AIM OF THE TASK:
Starting at the top line, print the entries below exactly as they are and skip every picture.
RECORDS PROVIDED START
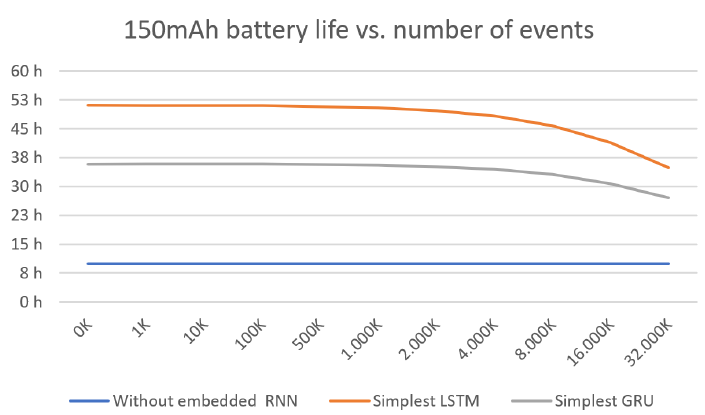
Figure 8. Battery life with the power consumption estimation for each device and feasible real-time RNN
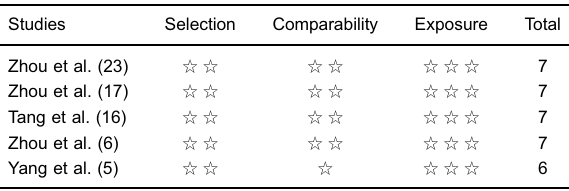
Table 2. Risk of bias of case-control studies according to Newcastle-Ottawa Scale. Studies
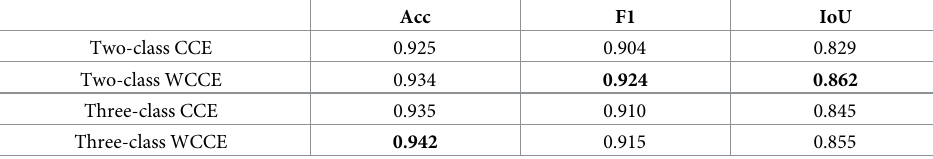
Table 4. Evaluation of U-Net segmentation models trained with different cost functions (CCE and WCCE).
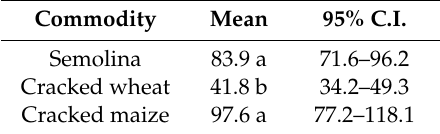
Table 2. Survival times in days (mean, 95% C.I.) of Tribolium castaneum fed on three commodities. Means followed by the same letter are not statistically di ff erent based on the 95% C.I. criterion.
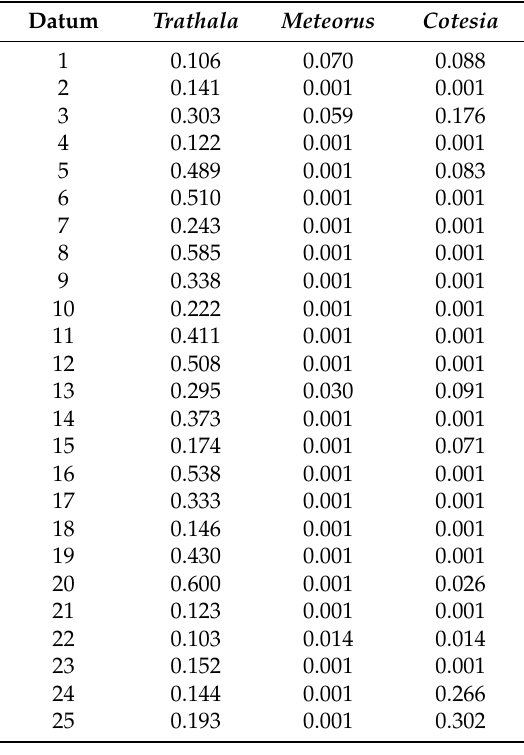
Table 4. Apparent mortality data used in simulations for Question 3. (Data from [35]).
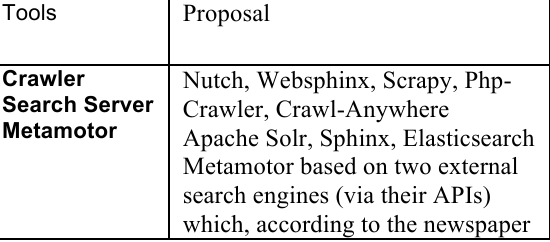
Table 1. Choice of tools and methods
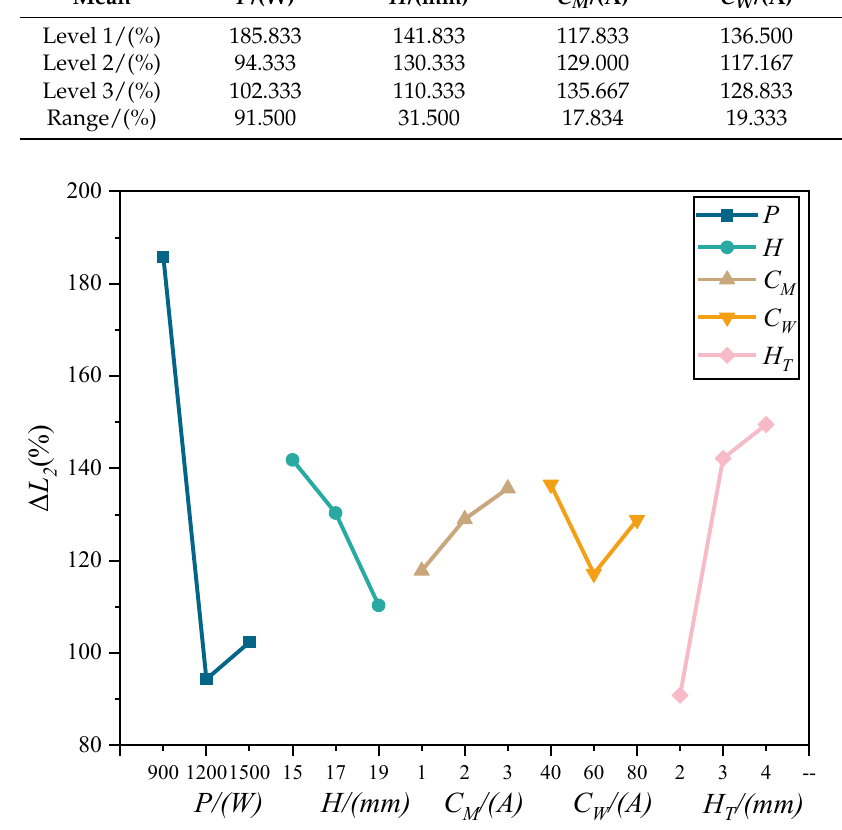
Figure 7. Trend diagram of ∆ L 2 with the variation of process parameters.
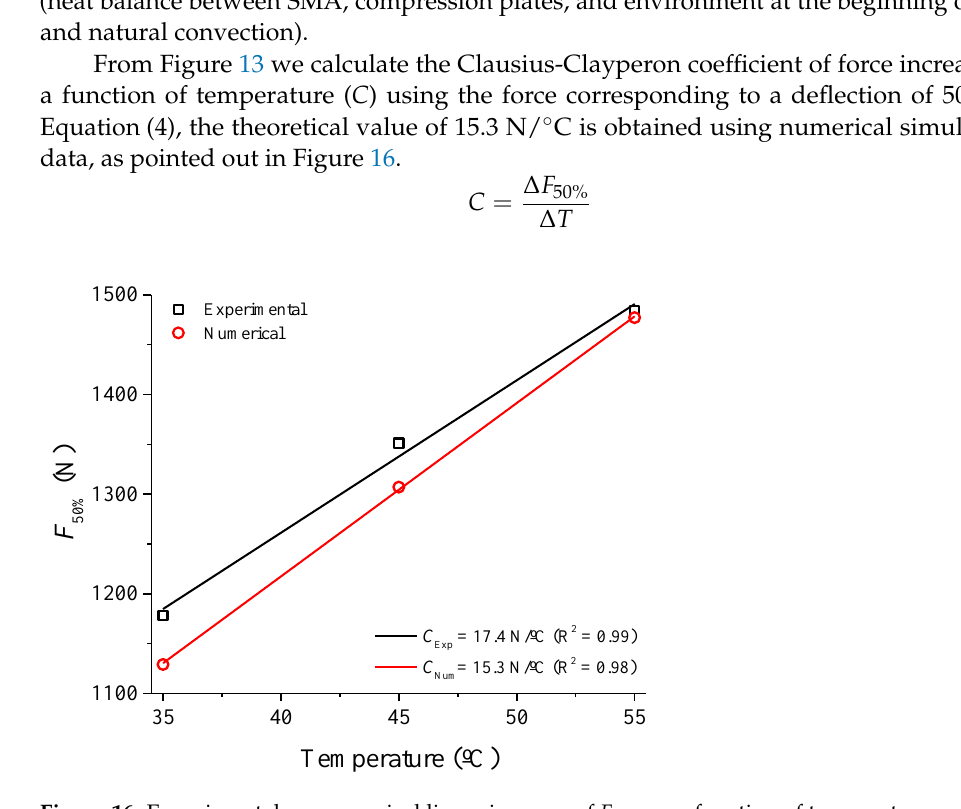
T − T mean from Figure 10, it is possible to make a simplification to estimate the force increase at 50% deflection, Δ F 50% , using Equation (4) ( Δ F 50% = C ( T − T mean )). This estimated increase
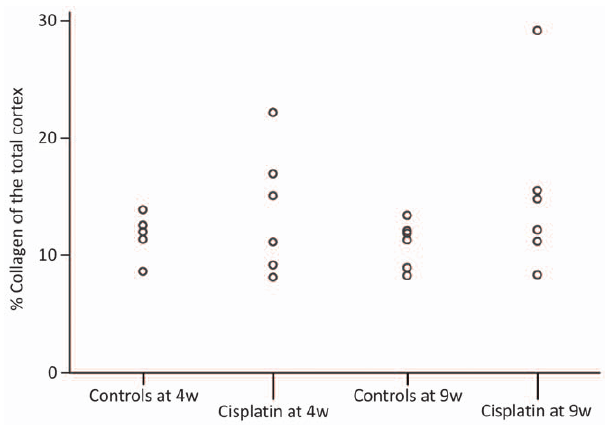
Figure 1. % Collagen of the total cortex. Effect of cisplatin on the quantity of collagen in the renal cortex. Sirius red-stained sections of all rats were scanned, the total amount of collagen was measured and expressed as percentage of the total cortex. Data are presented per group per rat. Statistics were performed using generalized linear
RECORDS PROVIDED END
OUTPUT OF THE EXERCISE:
Figure 8. Battery life with the power consumption estimation for each device and feasible real-time RNN
Table 2. Risk of bias of case-control studies according to Newcastle-Ottawa Scale. Studies
Table 4. Evaluation of U-Net segmentation models trained with different cost functions (CCE and WCCE).
Table 2. Survival times in days (mean, 95% C.I.) of Tribolium castaneum fed on three commodities. Means followed by the same letter are not statistically di ff erent based on the 95% C.I. criterion.
Table 4. Apparent mortality data used in simulations for Question 3. (Data from [35]).
Table 1. Choice of tools and methods
Figure 7. Trend diagram of ∆ L 2 with the variation of process parameters.
T − T mean from Figure 10, it is possible to make a simplification to estimate the force increase at 50% deflection, Δ F 50% , using Equation (4) ( Δ F 50% = C ( T − T mean )). This estimated increase
Figure 1. % Collagen of the total cortex. Effect of cisplatin on the quantity of collagen in the renal cortex. Sirius red-stained sections of all rats were scanned, the total amount of collagen was measured and expressed as percentage of the total cortex. Data are presented per group per rat. Statistics were performed using generalized linear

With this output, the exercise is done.